Recorded data
▬▬▬
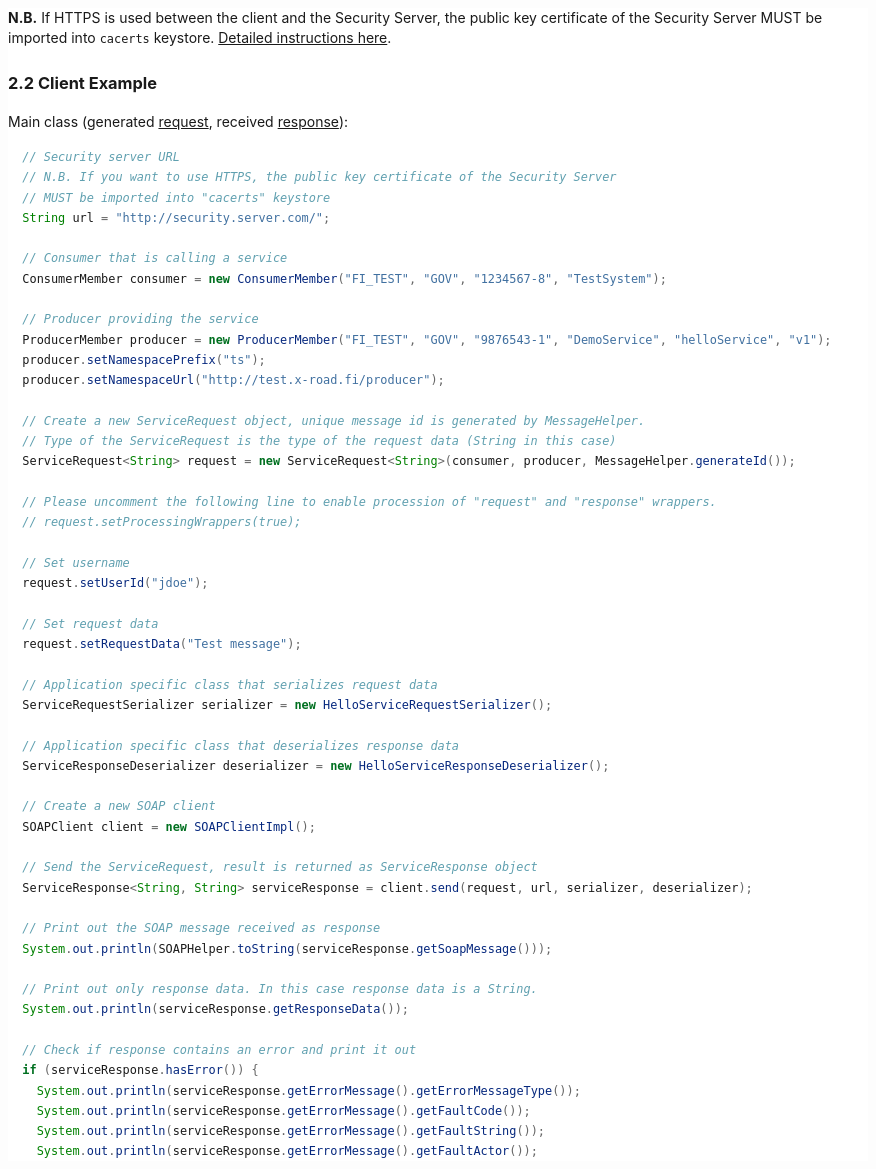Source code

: 
**N.B.** If HTTPS is used between the client and the Security Server, the public key certificate of the Security Server
MUST be imported into `cacerts`
keystore. [Detailed instructions here](Import-a-Certificate-as-a-Trusted-Certificate.md).

### 2.2 Client Example

Main class (generated [request](../examples/request1.xml), received [response](../examples/response1.xml)):

```java
  // Security server URL
  // N.B. If you want to use HTTPS, the public key certificate of the Security Server
  // MUST be imported into "cacerts" keystore
  String url = "http://security.server.com/";

  // Consumer that is calling a service
  ConsumerMember consumer = new ConsumerMember("FI_TEST", "GOV", "1234567-8", "TestSystem");

  // Producer providing the service
  ProducerMember producer = new ProducerMember("FI_TEST", "GOV", "9876543-1", "DemoService", "helloService", "v1");
  producer.setNamespacePrefix("ts");
  producer.setNamespaceUrl("http://test.x-road.fi/producer");

  // Create a new ServiceRequest object, unique message id is generated by MessageHelper.
  // Type of the ServiceRequest is the type of the request data (String in this case)
  ServiceRequest<String> request = new ServiceRequest<String>(consumer, producer, MessageHelper.generateId());

  // Please uncomment the following line to enable procession of "request" and "response" wrappers.
  // request.setProcessingWrappers(true);

  // Set username
  request.setUserId("jdoe");

  // Set request data
  request.setRequestData("Test message");

  // Application specific class that serializes request data
  ServiceRequestSerializer serializer = new HelloServiceRequestSerializer();

  // Application specific class that deserializes response data
  ServiceResponseDeserializer deserializer = new HelloServiceResponseDeserializer();

  // Create a new SOAP client
  SOAPClient client = new SOAPClientImpl();

  // Send the ServiceRequest, result is returned as ServiceResponse object
  ServiceResponse<String, String> serviceResponse = client.send(request, url, serializer, deserializer);

  // Print out the SOAP message received as response
  System.out.println(SOAPHelper.toString(serviceResponse.getSoapMessage()));

  // Print out only response data. In this case response data is a String.
  System.out.println(serviceResponse.getResponseData());

  // Check if response contains an error and print it out
  if (serviceResponse.hasError()) {
    System.out.println(serviceResponse.getErrorMessage().getErrorMessageType());
    System.out.println(serviceResponse.getErrorMessage().getFaultCode());
    System.out.println(serviceResponse.getErrorMessage().getFaultString());
    System.out.println(serviceResponse.getErrorMessage().getFaultActor());
```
▬▬▬
Pull out all lines from the entries above in which the word "object" appears.

  // Create a new ServiceRequest object, unique message id is generated by MessageHelper.
  // Send the ServiceRequest, result is returned as ServiceResponse object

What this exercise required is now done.